== BRIEF ==
A verbatim copy of the full data, with no pictures, is the expected answer.

== DATA EXCERPTS ==
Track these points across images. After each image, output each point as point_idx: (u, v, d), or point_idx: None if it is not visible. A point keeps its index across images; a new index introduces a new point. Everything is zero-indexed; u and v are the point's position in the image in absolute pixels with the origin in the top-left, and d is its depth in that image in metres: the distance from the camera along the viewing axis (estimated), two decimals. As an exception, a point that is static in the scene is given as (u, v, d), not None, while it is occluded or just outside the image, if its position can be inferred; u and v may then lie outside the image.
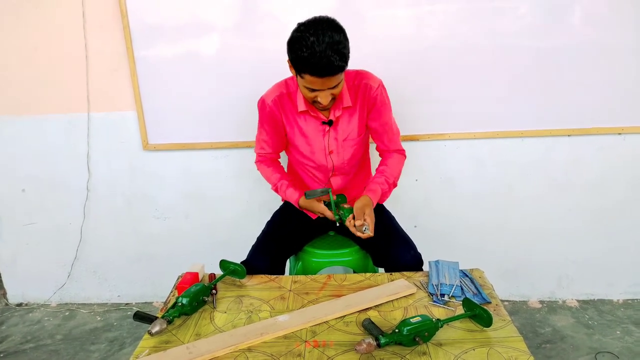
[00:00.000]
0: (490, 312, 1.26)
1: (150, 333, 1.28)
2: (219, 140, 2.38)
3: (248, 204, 2.52)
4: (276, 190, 1.88)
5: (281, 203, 2.05)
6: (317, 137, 1.76)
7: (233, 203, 2.53)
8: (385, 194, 1.81)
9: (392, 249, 1.75)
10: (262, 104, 1.76)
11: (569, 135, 2.28)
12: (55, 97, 2.38)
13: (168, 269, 2.57)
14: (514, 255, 2.52)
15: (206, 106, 2.31)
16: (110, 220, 2.60)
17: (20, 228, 2.63)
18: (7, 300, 2.79)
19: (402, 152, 1.87)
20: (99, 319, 2.61)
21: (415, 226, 2.44)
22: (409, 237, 1.82)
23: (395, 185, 1.85)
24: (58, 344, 2.39)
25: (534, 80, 2.20)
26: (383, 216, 1.87)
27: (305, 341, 1.25)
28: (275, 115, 1.76)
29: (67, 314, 2.66)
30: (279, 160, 1.97)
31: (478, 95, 2.23)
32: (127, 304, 2.75)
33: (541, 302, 2.56)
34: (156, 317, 1.32)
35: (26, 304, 2.77)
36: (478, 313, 1.28)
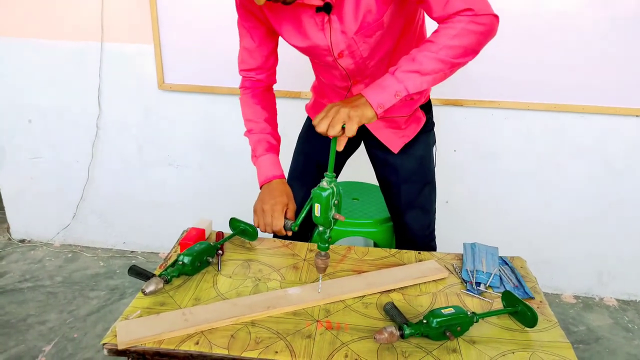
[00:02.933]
0: (535, 311, 1.09)
1: (144, 292, 1.15)
2: (241, 86, 2.20)
3: (267, 160, 2.36)
4: (250, 140, 1.42)
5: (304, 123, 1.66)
6: (315, 33, 1.21)
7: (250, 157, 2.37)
8: (393, 86, 1.07)
9: (406, 214, 1.54)
10: None
11: (637, 116, 2.05)
12: (67, 21, 2.23)
13: (177, 219, 2.49)
14: (552, 243, 2.35)
15: (231, 46, 2.10)
16: (120, 162, 2.50)
17: (25, 161, 2.54)
18: (10, 235, 2.73)
19: (468, 12, 1.04)
20: (101, 264, 2.52)
21: (447, 202, 2.28)
22: (432, 207, 1.58)
23: (430, 67, 1.06)
24: (57, 286, 2.32)
25: (605, 50, 1.97)
26: (416, 159, 1.49)
27: (317, 320, 1.11)
28: (252, 3, 1.21)
29: (69, 255, 2.59)
30: (272, 90, 1.46)
31: (538, 60, 2.01)
32: (132, 252, 2.66)
33: (576, 297, 2.40)
34: (153, 275, 1.20)
35: (29, 241, 2.71)
36: (520, 310, 1.12)
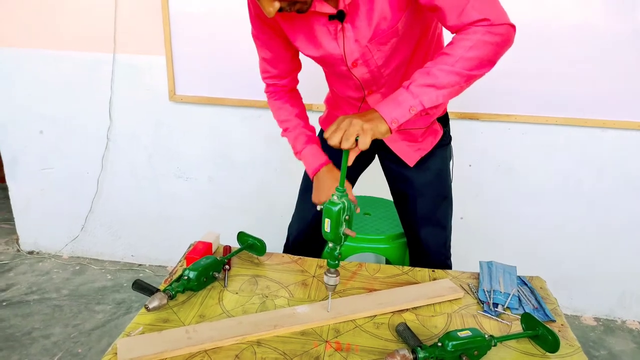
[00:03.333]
0: (557, 335, 1.03)
1: (147, 308, 1.11)
2: (253, 98, 2.18)
3: (278, 173, 2.32)
4: (289, 139, 1.40)
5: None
6: (328, 42, 1.20)
7: (262, 170, 2.35)
8: (407, 101, 1.03)
9: (422, 230, 1.49)
10: None
11: (659, 131, 1.99)
12: (79, 32, 2.22)
13: (186, 232, 2.46)
14: (571, 262, 2.27)
15: (243, 58, 2.10)
16: (129, 174, 2.47)
17: (36, 172, 2.53)
18: (19, 246, 2.71)
19: (484, 22, 1.01)
20: (109, 277, 2.49)
21: (461, 218, 2.21)
22: (448, 223, 1.53)
23: (443, 80, 1.02)
24: (63, 299, 2.29)
25: (626, 64, 1.91)
26: (432, 173, 1.46)
27: (326, 341, 1.06)
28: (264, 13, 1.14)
29: (77, 268, 2.56)
30: (297, 89, 1.46)
31: (556, 74, 1.96)
32: (140, 265, 2.63)
33: (597, 319, 2.30)
34: (157, 290, 1.16)
35: (37, 253, 2.69)
36: (541, 334, 1.06)
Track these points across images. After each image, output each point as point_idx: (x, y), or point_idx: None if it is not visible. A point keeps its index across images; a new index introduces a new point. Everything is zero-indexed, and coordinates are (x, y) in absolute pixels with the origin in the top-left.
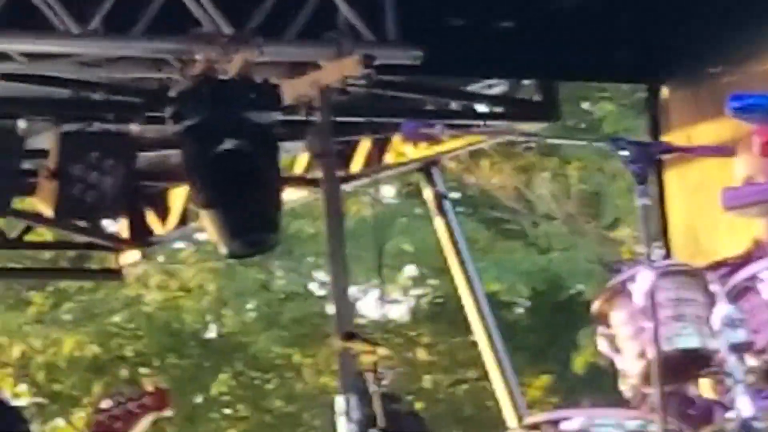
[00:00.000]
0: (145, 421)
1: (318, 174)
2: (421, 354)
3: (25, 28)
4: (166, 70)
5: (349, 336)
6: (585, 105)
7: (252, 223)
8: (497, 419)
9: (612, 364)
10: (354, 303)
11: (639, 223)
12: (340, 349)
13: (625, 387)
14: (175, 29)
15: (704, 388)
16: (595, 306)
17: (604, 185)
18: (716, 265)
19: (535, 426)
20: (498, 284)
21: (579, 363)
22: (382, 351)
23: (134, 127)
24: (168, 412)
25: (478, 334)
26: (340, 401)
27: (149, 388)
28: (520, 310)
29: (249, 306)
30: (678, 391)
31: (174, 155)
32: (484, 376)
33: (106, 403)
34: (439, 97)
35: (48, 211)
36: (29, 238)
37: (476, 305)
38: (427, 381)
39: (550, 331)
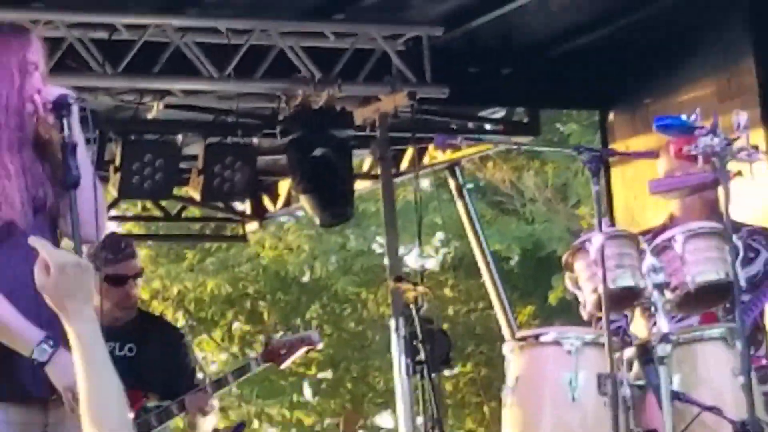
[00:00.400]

== EXERCISE RESULT ==
Track these points across images. After each image, output each point as point_idx: (u, v, d), or point_idx: None if it is not visible. A point keeps its index across images; a new index introduces a new point. Everything is zero-indexed; u and v are the point's position in the image in absolute pixels with the origin in the top-left, and d is its depth in that image in metres: the distance from the camera along the viewing axis (estimated), two decimals. As an exception, a point that is static in the scene is given as (u, v, d), not None, while it is occluded or just outside the image, if its position can be inferred; u and v may then lie outside the image.
[00:00.000]
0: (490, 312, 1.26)
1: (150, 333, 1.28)
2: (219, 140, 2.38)
3: (248, 204, 2.52)
4: (276, 190, 1.88)
5: (281, 203, 2.05)
6: (317, 137, 1.76)
7: (233, 203, 2.53)
8: (385, 194, 1.81)
9: (392, 249, 1.75)
10: (262, 104, 1.76)
11: (569, 135, 2.28)
12: (55, 97, 2.38)
13: (168, 269, 2.57)
14: (514, 255, 2.52)
15: (206, 106, 2.31)
16: (110, 220, 2.60)
17: (20, 228, 2.63)
18: (7, 300, 2.79)
19: (402, 152, 1.87)
20: (99, 319, 2.61)
21: (415, 226, 2.44)
22: (409, 237, 1.82)
23: (395, 185, 1.85)
24: (58, 344, 2.39)
25: (534, 80, 2.20)
26: (383, 216, 1.87)
27: (305, 341, 1.25)
28: (275, 115, 1.76)
29: (67, 314, 2.66)
30: (279, 160, 1.97)
31: (478, 95, 2.23)
32: (127, 304, 2.75)
33: (541, 302, 2.56)
34: (156, 317, 1.32)
35: (26, 304, 2.77)
36: (478, 313, 1.28)
[00:02.933]
0: (535, 311, 1.09)
1: (144, 292, 1.15)
2: (241, 86, 2.20)
3: (267, 160, 2.36)
4: (250, 140, 1.42)
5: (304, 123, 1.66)
6: (315, 33, 1.21)
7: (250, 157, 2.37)
8: (393, 86, 1.07)
9: (406, 214, 1.54)
10: None
11: (637, 116, 2.05)
12: (67, 21, 2.23)
13: (177, 219, 2.49)
14: (552, 243, 2.35)
15: (231, 46, 2.10)
16: (120, 162, 2.50)
17: (25, 161, 2.54)
18: (10, 235, 2.73)
19: (468, 12, 1.04)
20: (101, 264, 2.52)
21: (447, 202, 2.28)
22: (432, 207, 1.58)
23: (430, 67, 1.06)
24: (57, 286, 2.32)
25: (605, 50, 1.97)
26: (416, 159, 1.49)
27: (317, 320, 1.11)
28: (252, 3, 1.21)
29: (69, 255, 2.59)
30: (272, 90, 1.46)
31: (538, 60, 2.01)
32: (132, 252, 2.66)
33: (576, 297, 2.40)
34: (153, 275, 1.20)
35: (29, 241, 2.71)
36: (520, 310, 1.12)
[00:03.333]
0: (557, 335, 1.03)
1: (147, 308, 1.11)
2: (253, 98, 2.18)
3: (278, 173, 2.32)
4: (289, 139, 1.40)
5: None
6: (328, 42, 1.20)
7: (262, 170, 2.35)
8: (407, 101, 1.03)
9: (422, 230, 1.49)
10: None
11: (659, 131, 1.99)
12: (79, 32, 2.22)
13: (186, 232, 2.46)
14: (571, 262, 2.27)
15: (243, 58, 2.10)
16: (129, 174, 2.47)
17: (36, 172, 2.53)
18: (19, 246, 2.71)
19: (484, 22, 1.01)
20: (109, 277, 2.49)
21: (461, 218, 2.21)
22: (448, 223, 1.53)
23: (443, 80, 1.02)
24: (63, 299, 2.29)
25: (626, 64, 1.91)
26: (432, 173, 1.46)
27: (326, 341, 1.06)
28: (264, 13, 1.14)
29: (77, 268, 2.56)
30: (297, 89, 1.46)
31: (556, 74, 1.96)
32: (140, 265, 2.63)
33: (597, 319, 2.30)
34: (157, 290, 1.16)
35: (37, 253, 2.69)
36: (541, 334, 1.06)
Track these points across images. After each image, output each point as point_idx: (x, y), or point_idx: None if it is not visible. A point keeps its index across images; a new index introduces a new point. Everything is zero-indexed, and coordinates are (x, y) in absolute pixels with the origin in the top-left.
[00:00.000]
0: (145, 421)
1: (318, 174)
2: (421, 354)
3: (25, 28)
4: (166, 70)
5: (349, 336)
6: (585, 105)
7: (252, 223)
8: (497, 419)
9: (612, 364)
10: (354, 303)
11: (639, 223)
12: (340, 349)
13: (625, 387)
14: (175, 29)
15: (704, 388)
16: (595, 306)
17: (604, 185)
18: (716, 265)
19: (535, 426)
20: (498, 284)
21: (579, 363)
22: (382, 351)
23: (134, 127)
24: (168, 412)
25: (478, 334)
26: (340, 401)
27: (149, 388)
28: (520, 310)
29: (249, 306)
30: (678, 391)
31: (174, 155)
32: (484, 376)
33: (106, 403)
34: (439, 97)
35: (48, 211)
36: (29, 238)
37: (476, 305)
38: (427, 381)
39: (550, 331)
[00:00.400]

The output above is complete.